This paper provides a descriptive account of the goals that have been articulated and the subsequent movement towards achievement. In the first instance (and reported here), descriptive statistics were used to explore the type of goals articulated by the students. As noted above, these were coded using Ersahin’s taxonomy of goals (Ersahin, 2016) by the service staff. Secondly, the change reported through ongoing session-by-session monitoring is reported for everyone who took part in more than a single session of support.
This section provides an overview of the analysis of 12 months of routine evaluation data. It starts by reflecting upon demographic make-up of those who set goals during this period and what type of therapy they accessed. It then goes on to consider the types of goals set and the chronicled movement of these goals.
Demographic Information and Session Type
Figure 1 provides an overview of the individuals who set goals in the Kooth Student service. More than 50% of the student service users were aged between 18 and 22 (59%). 19% of users were male and 79% female. The remaining individuals identified as a gender or gender fluid. 17% of users were from a black, Asian or minority ethnic group. The referral source was predominantly through the university itself (27%) or the Internet (23%). Finally, the therapists chronicled the major presenting issues talked about in the sessions to be anxiety/stress (17%), depression (11%), self-worth (7%), confidence (7%), suicidal thoughts (4%), access to resources (4%), motivation (4%), family relationships (4%), exam stress and self-harm (3%).
The individuals accessing therapy generally spent an average mean of 1 to 2 h accessing the services. Figure 2 provides an overview of the time individuals spent using the service. This time generally reflected individuals accessing multiple meetings, with structured pre-booked sessions tending to last 50 min while drop-in chats were often around 30 min in duration. 13% of the individuals who used the resource did not go on to meet with a therapist.
The Goals That Students Set
The 211 students set a total of 625 goals, each setting a mean average of three goals. Figure 3 provides an overview of the top 10 goal categories that were created. As is evident here, getting professional help within the service proved the most common goal, with emotional exploration reflecting the second most common goal.
Progress With Goals Set
Table 1 provides an overview of the goals articulated and the mean average movement towards achieving each of the goal types that had been set. Of the 625 goals set, 383 goals (articulated by 186 individuals) showed no movement during the time period in question—as these did not move, they are not considered in Table 1. A total of 242 goals (articulated by 73 individuals) did show movement towards achievement. The mean average movement of goals on the 10-point scale was 7.74. As is noted on the table, the goals associated with ‘Managing depression and Low mood’ and ‘Feeling happier’ were most successfully achieved, while the goals associated with ‘Challenging own behaviour’, ‘Grief’ and ‘Motivation’ moved least.
Table 1. Summary of the types of goals articulated and average movement of these goals during therapy.
When comparing those who just created goals to those who actually moved towards achieving their goals, there was better engagement with goals from younger individuals (18–22), with 73% of this cohort showing movement in goals set. Further, it was also noted that males were less likely to set goals and less likely to move towards achieving them (15% of individuals), whereas females showed increased movement (84% of individuals).
This study set out to explore what type of goals students set within online therapy and whether they were achieving them or not. In this section, we will reflect briefly on each of the research questions in turn.

Records |
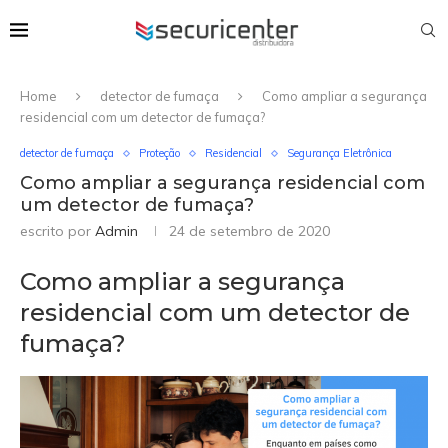
Home
detector de fumaça
Como ampliar a segurança
residencial com um detector de fumaça?
detector de fumaça
Proteção
Residencial
Segurança Eletrônica
Como ampliar a segurança residencial com
um detector de fumaça?
escrito por
Admin
24 de setembro de 2020
Como ampliar a segurança
residencial com um detector de
fumaça?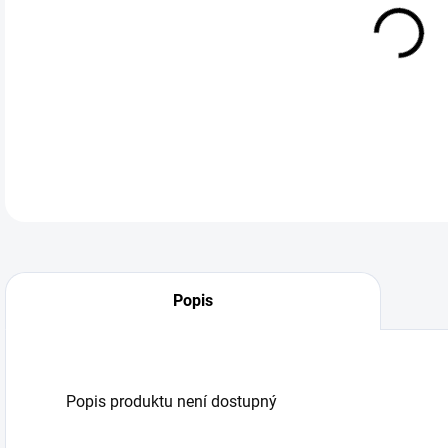
DO:
12.
Popis
Popis produktu není dostupný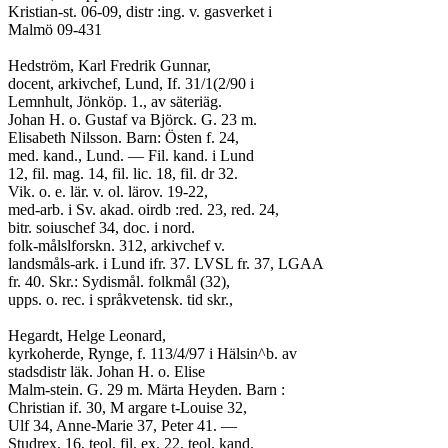
Kristian-st. 06-09, distr :ing. v. gasverket i
Malmö 09-431
Hedström, Karl Fredrik Gunnar,
docent, arkivchef, Lund, If. 31/1(2/90 i
Lemnhult, Jönköp. 1., av säteriäg.
Johan H. o. Gustaf va Björck. G. 23 m.
Elisabeth Nilsson. Barn: Östen f. 24,
med. kand., Lund. — Fil. kand. i Lund
12, fil. mag. 14, fil. lic. 18, fil. dr 32.
Vik. o. e. lär. v. ol. lärov. 19-22,
med-arb. i Sv. akad. oirdb :red. 23, red. 24,
bitr. soiuschef 34, doc. i nord.
folk-målslforskn. 312, arkivchef v.
landsmåls-ark. i Lund ifr. 37. LVSL fr. 37, LGAA
fr. 40. Skr.: Sydismål. folkmål (32),
upps. o. rec. i språkvetensk. tid skr.,
Hegardt, Helge Leonard,
kyrkoherde, Rynge, f. 113/4/97 i Hälsin^b. av
stadsdistr läk. Johan H. o. Elise
Malm-stein. G. 29 m. Märta Heyden. Barn :
Christian if. 30, M argare t-Louise 32,
Ulf 34, Anne-Marie 37, Peter 41. —
Studrex. 16, teol. fil. ex. 22, teol. kand.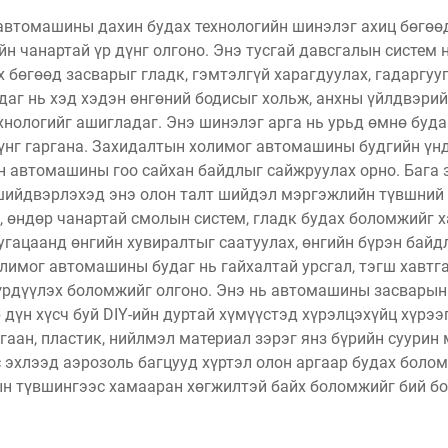
втомашины дахин будах технологийн шинэлэг ахиц бөгөө
н чанартай үр дүнг олгоно. Энэ тусгай давсгалын систем
х бөгөөд засварыг гладк, гэмтэлгүй харагдуулах, гадаргу
аг нь хэд хэдэн өнгөний бодисыг хольж, анхны үйлдвэрий
хнологийг ашигладаг. Энэ шинэлэг арга нь урьд өмнө буд
 дүнг гаргана. Захидалтын холимог автомашины будгийн үн
йн автомашины гоо сайхан байдлыг сайжруулах орно. Бага
шийдвэрлэхэд энэ олон талт шийдэл мэргэжлийн түвшний ү
, өндөр чанартай смолын систем, гладк будах боломжийг 
хугацаанд өнгийн хувиралтыг саатуулах, өнгийн бүрэн байд
лимог автомашины будаг нь гайхалтай урсгал, тэгш хавтг
бүрдүүлэх боломжийг олгоно. Энэ нь автомашины засварын
дүн хүсч буй DIY-ийн дуртай хүмүүстэд хүрэлцэхүйц хүрээ
агаан, пластик, нийлмэл материал зэрэг янз бүрийн суури
эхлээд аэрозоль багцууд хүртэл олон аргаар будах болом
н түвшингээс хамааран хөгжилтэй байх боломжийг бий бо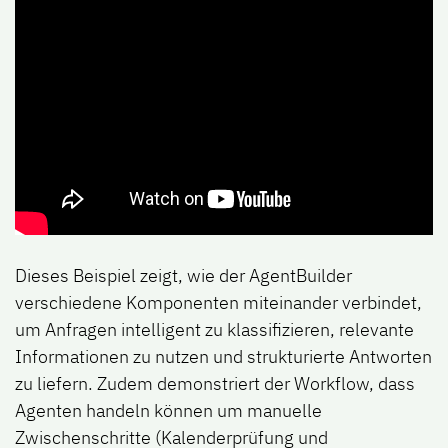
Dieses Beispiel zeigt, wie der AgentBuilder
verschiedene Komponenten miteinander verbindet,
um Anfragen intelligent zu klassifizieren, relevante
Informationen zu nutzen und strukturierte Antworten
zu liefern. Zudem demonstriert der Workflow, dass
Agenten handeln können um manuelle
Zwischenschritte (Kalenderprüfung und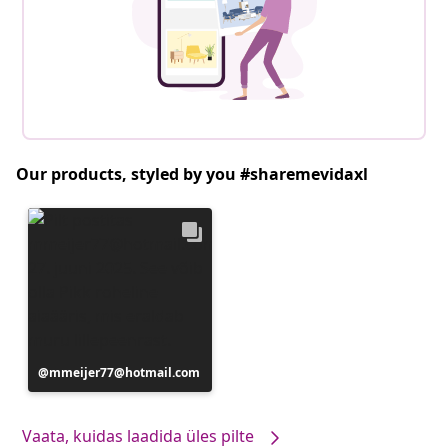
Our products, styled by you #sharemevidaxl
Postitus
mmeijer77@hotmail.com
avaldatud
Vaata, kuidas laadida üles pilte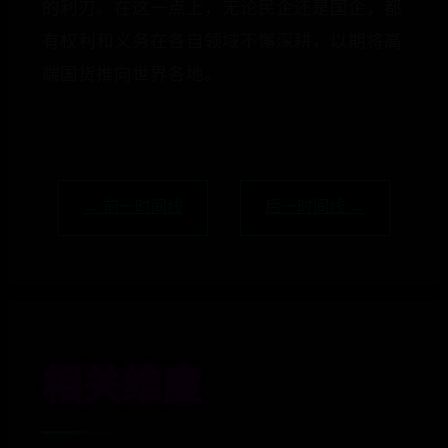
的利刃。在这一点上，无论民企还是国企，都
有权利和义务在各自领域不懈深耕，以期将高
端国货推向世界各地。
← 前一时间线
后一时间线 →
相关维度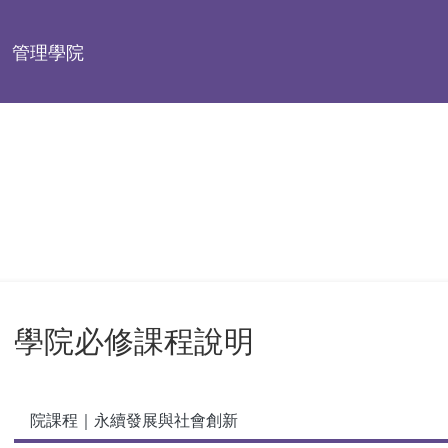
管理學院
學院必修課程說明
院課程｜永續發展與社會創新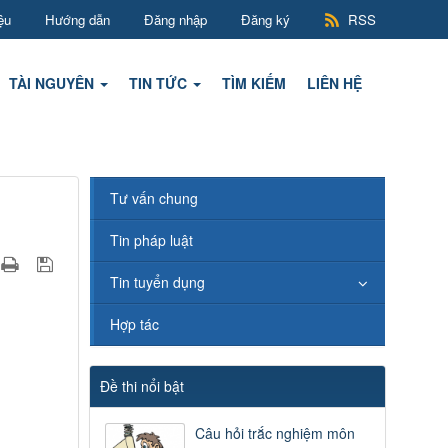
ệu
Hướng dẫn
Đăng nhập
Đăng ký
RSS
TÀI NGUYÊN
TIN TỨC
TÌM KIẾM
LIÊN HỆ
Tư vấn chung
Tin pháp luật
Tin tuyển dụng
Hợp tác
Đề thi nổi bật
Câu hỏi trắc nghiệm môn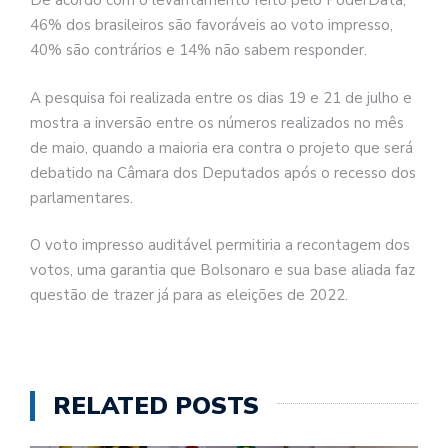
De acordo com o levantamento feito pelo PoderData,
46% dos brasileiros são favoráveis ao voto impresso,
40% são contrários e 14% não sabem responder.
A pesquisa foi realizada entre os dias 19 e 21 de julho e
mostra a inversão entre os números realizados no mês
de maio, quando a maioria era contra o projeto que será
debatido na Câmara dos Deputados após o recesso dos
parlamentares.
O voto impresso auditável permitiria a recontagem dos
votos, uma garantia que Bolsonaro e sua base aliada faz
questão de trazer já para as eleições de 2022.
RELATED POSTS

Exercises to complete |
a - For each statement about the student goals study, say yes or no: does it agree with the text? Back each answer with the deciding words quoted from the text.
(i) Students set a mean of three goals each.
(ii) Most users were referred to the service through the Internet.
(iii) Drop-in chats usually lasted about 50 minutes.
b - Write the next part of the student goals study, starting after its last sentence.

Results for the exercise |
a -
(i) Yes: "each setting a mean average of three goals"
(ii) No: "The referral source was predominantly through the university itself (27%) or the Internet (23%)."
(iii) No: "drop-in chats were often around 30 min in duration"

b -
The individuals who used the online therapy service were predominantly young female students, 22 and under. Such findings prove similar to other studies examining service usage of therapy services for younger people, these appearing to show that therapy is more attractive to female students both in in-person services (Cooper, 2013) and web-based services (Sefi and Hanley, 2012). They also reflect those who may be classed as ‘digital natives’ (Prensky, 2001), notably individuals who have never lived in a world without the Internet, may find web-based services more appealing than others outside of this age range. The number of students from black, Asian or minority ethnic groups proved relatively modest. The 17% of students identifying in this way does however prove higher than the 10% prevalence reported in statutory Child and Adolescent Mental Health Services (Frith, 2017). Such an increase may be attributed to comforting elements such as the perceived safety provided by the anonymous communication allowed online (Hanley and Wyatt, 2021).
When considering the types of goals that individuals set, it is notable that these are wide ranging. These included goals that were classified as ‘intrapersonal goals’, interpersonal goals’ and ‘goals on self, related to others’. In contrast to goals set in similar services for younger age groups, the goals included less focusing upon getting help outside of the service itself (Hanley et al., 2017). Such a difference, may be due to the older age of the individuals accessing support, with these individuals potentially being more aware of services that are available, and making a choice to access support online. When considering the movement towards goal achievement, it is notable that practical goals that focused upon getting more help, both inside and outside the service, were most likely to be achieved. In contrast, self-help/self-care goals were less likely to be achieved. Such a trend appears understandable as the practical goals are likely to be more attainable in a short period of time, whereas achieving self-help/self-care goals are likely to need a longer period of time.
Where the articulated goals moved, it was notable that students reported high levels of goal achievement and that these goals moved further than in comparable data with young populations (Jacob et al., 2021). As with earlier studies in web-based therapeutic resources (Musiat et al., 2014; Santucci et al., 2014), despite aiming to be student focused, the service had a relatively high attrition rate. Only 73 of the 211 service users articulated goals that moved during the time they were engaged with the service. Such a process may demonstrate that individuals take the opportunity to explore the service, before engaging fully. Further, it is important to note that web-based services attract individuals that only use the service once (Chardon et al., 2011). Kooth Student proves no exception and, as a consequence, a number of the individuals who articulated goals would not have returned to them to report progress. In accounting for this, some studies only consider those individuals’ who return to the goals that they articulate (Jacob et al., 2021), whereas the data reported here included goal scores that both were and were not returned to. Given the varied ways that individuals use web-based services, the importance of developing appropriate means of successfully monitoring such work proves vitally important for service providers such as this.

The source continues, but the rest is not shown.